There recently was a surprise, though, with the IMF showing signs of disagreement for the first time. The conflict is being played as if it were a discussion on the details of the financial programme, but I presume Ms Lagarde of the IMF has come to the conclusion that the current conditionality imposed on Greece will simply ruin it and drag it into internal conflict.

Economics professor at Oxford Simon Wren-Lewis has thoroughly examined the case, and his notes show how euro zone authorities have failed to manage the problem and their many, many mistakes.

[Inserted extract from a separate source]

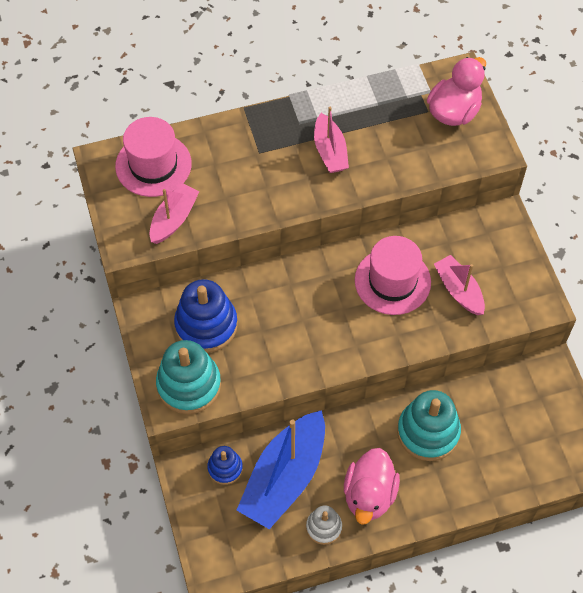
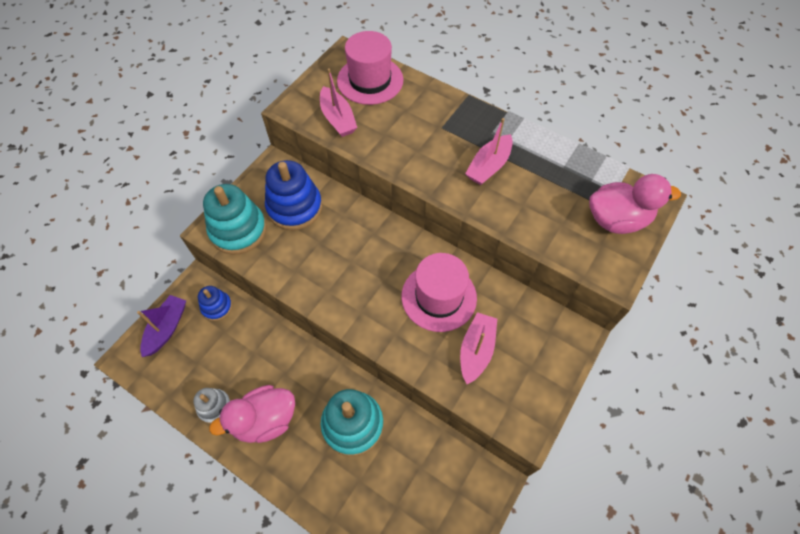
camera: 50 degrees right, 0 degrees up
(174, 219) = (338, 119): pink boat -> pink boat turned 75 degrees clockwise
(210, 523) = (167, 328): none -> purple boat
(285, 477) = (237, 350): blue boat -> none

Because Greece has effectively obeyed, implementing the budget cuts requested by the Troika. As seen above, spending has contracted, but tax income has fallen even faster due to the recession. This year, Greece’s fiscal balance–excluding interest payments–has adjusted to -1.7 percent of GDP, but with interest payments at 5.8 percent of GDP, the total deficit is -7.5 percent. In the meanwhile, its debt per GDP grows and its GDP drops (-6 percent in 2012, forth consecutive annual fall).

The biggest error has been to underestimate the real contraction effect of the administered budget cuts. As the chart below tells us, the IMF has had to review its GDP and employment forecasts, trapped between the stringent bailout measures. Accomplice of policies it was sceptic about, the IMF has played along forced by politics. Now, Ms Lagarde complains, as Spain’s president Mariano Rajoy should, too, instead of cowardly submit themselves to this euro torture.

Greece has one foot in hell, and other countries in the euro zone will follow its tracks, blindly moving ahead under the instructions of incompetent politicians. Spain, for instance, isn’t yet at that point, but there is little signal that its demise will be prevented. Unless Europe changes its plans, long-term unemployment and social unrest will become the only result of the economic pains we are just beginning to feel.